I have never seen another drummer do this. To my knowledge, Mick Fleetwood never did this, nor did John Bonham, nor even Stumpy Joe Childs. This is a move it took a girl drummer to do. She is the fiercest drummer ever and don’t ever forget it.

*

Prince didn’t merely record albums. He forged worlds. And for a while, one could look forward to entering one of these worlds pretty much annually. I’ve spent a good amount of time at Paisley Park (it’s in your heart), and at Christopher Tracy’s Parade. I’ve been talking stuff in the Violent Room, and I have kept Vicky waiting. I was of the New Power Generation and wanted to change the world.

And, I have most certainly spent a lot of time experiencing a religious epiphany known as “Lovesexy.”

It was three years ago on a Thursday. I had taken April 22 off of work to drive to my Grandma’s house for her birthday with my Dad. I had taken a break to peek at my phone, and there were reports of a body found in Chanhassen. Later reports confirmed the body belonged to Prince. He had been found slumped over in an elevator, which I immediately found to have been horribly poetic.

Punch a higher floor.

Strangely, that weekend, I had to explain Prince to my 92-year-old grandmother. To explain to her how widely admired was the Dude Extraordinaire, I broke out the big comparison. What was it like, I asked her, when you lost Glenn Miller?

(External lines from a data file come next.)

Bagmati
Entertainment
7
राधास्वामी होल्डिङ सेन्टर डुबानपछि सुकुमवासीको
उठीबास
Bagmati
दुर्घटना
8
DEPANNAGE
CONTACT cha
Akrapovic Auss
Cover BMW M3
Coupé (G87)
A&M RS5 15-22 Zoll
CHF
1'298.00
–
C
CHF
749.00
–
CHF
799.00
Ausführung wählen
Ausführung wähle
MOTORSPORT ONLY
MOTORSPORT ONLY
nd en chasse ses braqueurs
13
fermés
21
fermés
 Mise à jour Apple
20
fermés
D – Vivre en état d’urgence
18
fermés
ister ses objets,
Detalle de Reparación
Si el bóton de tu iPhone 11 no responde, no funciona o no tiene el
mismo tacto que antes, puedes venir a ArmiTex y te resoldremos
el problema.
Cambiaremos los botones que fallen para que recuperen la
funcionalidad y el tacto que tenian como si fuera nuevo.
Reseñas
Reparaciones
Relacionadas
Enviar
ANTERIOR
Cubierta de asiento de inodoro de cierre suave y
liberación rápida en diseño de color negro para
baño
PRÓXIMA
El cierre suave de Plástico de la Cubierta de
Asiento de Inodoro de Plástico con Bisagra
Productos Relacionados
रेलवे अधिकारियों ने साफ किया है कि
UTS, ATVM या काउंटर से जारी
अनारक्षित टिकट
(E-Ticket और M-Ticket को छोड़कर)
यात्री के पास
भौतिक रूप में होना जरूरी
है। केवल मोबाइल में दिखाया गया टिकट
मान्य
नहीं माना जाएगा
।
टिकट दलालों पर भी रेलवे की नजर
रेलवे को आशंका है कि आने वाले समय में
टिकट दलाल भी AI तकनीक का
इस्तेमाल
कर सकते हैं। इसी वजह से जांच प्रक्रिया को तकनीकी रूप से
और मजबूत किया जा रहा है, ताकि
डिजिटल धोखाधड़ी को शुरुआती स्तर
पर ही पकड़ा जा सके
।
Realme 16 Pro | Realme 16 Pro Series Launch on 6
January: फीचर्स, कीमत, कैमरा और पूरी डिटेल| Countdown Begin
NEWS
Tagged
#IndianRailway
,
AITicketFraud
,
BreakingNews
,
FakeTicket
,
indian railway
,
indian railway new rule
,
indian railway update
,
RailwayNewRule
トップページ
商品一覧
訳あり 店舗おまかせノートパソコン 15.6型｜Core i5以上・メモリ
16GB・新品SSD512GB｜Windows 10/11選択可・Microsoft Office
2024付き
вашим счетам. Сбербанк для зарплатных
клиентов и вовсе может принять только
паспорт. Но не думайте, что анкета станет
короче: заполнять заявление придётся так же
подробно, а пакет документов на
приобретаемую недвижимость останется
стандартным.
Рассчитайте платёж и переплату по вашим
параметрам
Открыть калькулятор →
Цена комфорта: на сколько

I watched Purple Rain every night for a week once I returned. I have since re-written it in my head because it is not a good movie. I have also since purchased and digested Art Official Age, PlectrumElectrum, and Hit and Run Phases One and Two. These, his last released works, would all sit comfortably next to anything he had ever done; they are that good, which I find to be the largest shame of his end. I think he was ready to unleash at least another decade’s worth of music on us.